Using an underlay that is not suited to the type of flooring installed, or not suitable for such a project may result in the occurrence of popping. Ensuring that it is correctly applied, and is of adequate thickness will help to reduce the chances of this happening. An equally important detail to be careful of is the quality of the underlay. If this does not reach the necessary standard, flooring will be more open to popping, more so than if a better quality product was used during the installation process.
It is very important to diagnose the problem with a good degree of accuracy as it will provide you with the best course of action for repair. We advise that you identify if a number of things, the first of which is looking into the result of moisture testing of the sub-floor prior to installation. Secondly, check if the flooring has suffered any damage in the form of cupping, warping, shrinking or distortion in any way. It is equally important to know the source of the heat under the floor, with hot water pipes being an example. Finally, you must identify whether the sub-floor is of load bearing thickness.

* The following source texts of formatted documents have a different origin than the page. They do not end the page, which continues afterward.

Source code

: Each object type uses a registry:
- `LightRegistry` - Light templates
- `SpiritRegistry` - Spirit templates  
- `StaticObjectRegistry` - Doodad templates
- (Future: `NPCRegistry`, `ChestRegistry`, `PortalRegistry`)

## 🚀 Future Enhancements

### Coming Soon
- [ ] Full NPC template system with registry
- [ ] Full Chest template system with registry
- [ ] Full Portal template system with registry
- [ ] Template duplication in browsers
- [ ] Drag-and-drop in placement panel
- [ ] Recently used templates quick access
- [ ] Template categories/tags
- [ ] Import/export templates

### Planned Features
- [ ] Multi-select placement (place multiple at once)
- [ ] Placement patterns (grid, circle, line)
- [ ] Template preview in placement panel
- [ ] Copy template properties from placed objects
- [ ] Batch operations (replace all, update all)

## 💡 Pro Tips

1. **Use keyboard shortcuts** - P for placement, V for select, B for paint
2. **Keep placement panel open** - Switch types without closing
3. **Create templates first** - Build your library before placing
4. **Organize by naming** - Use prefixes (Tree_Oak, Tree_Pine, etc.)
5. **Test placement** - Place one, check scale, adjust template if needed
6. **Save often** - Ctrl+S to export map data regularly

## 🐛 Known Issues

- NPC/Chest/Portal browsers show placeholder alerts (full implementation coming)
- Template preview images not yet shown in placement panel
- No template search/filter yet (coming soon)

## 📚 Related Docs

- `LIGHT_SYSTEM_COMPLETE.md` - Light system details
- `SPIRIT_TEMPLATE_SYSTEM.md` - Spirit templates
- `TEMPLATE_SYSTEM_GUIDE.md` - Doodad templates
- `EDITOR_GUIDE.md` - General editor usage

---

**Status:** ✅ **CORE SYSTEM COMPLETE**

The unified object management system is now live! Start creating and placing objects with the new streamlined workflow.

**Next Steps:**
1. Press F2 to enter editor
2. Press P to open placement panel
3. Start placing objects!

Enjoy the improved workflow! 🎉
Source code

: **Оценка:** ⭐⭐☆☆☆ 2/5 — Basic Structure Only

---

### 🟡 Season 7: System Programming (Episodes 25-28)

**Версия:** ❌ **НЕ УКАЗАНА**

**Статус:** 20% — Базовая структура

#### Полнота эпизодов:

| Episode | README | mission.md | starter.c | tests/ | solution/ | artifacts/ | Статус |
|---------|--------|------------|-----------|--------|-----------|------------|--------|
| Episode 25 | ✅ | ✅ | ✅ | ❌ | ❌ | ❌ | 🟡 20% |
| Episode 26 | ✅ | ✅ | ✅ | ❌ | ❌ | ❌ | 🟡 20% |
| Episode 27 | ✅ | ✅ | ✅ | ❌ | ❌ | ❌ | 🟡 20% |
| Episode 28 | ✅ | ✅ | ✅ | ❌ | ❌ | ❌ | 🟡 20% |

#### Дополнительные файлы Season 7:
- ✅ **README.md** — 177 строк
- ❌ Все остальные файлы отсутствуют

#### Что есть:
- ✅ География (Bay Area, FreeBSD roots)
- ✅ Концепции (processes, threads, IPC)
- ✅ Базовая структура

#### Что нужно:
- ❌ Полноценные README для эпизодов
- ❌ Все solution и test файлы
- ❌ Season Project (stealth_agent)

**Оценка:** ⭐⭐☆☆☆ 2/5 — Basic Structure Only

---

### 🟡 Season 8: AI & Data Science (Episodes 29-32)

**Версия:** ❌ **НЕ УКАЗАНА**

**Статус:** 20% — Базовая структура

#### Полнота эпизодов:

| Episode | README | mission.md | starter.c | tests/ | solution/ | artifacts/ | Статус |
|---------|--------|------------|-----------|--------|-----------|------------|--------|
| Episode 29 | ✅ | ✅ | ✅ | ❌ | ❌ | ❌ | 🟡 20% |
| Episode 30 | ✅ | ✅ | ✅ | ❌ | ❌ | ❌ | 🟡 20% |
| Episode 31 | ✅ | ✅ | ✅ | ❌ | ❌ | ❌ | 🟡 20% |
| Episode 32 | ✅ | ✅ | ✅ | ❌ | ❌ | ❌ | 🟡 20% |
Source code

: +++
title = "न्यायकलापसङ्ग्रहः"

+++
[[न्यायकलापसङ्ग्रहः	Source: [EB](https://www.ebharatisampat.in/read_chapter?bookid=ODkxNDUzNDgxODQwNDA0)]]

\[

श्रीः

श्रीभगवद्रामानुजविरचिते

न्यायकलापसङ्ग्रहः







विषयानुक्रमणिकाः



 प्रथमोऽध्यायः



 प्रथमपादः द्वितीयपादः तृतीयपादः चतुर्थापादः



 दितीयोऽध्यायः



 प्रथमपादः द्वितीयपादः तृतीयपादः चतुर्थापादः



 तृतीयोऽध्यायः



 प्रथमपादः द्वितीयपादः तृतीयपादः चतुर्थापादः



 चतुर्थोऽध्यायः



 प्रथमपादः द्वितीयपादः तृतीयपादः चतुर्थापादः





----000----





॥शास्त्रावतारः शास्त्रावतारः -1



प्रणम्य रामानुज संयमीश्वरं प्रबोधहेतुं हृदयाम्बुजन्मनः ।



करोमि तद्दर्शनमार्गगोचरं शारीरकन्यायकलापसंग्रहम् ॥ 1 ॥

If there is widespread popping, or failure of adhesion due to excessive moisture movement, the floors usually require replacement. Where there is localised popping, injecting adhesive between the floor and sub-floor will help to resolve the problem. Alternatively screwing the flooring down tight from the suspended timber floor, followed by face nailing or screwing and plugging from above can can help to eliminate the sound of popping from flooring completely.
Popping is not the most serious or expensive issue to solve in regards to wood flooring and can be resolved with or without the assistance of a professional depending on the nature of the problem.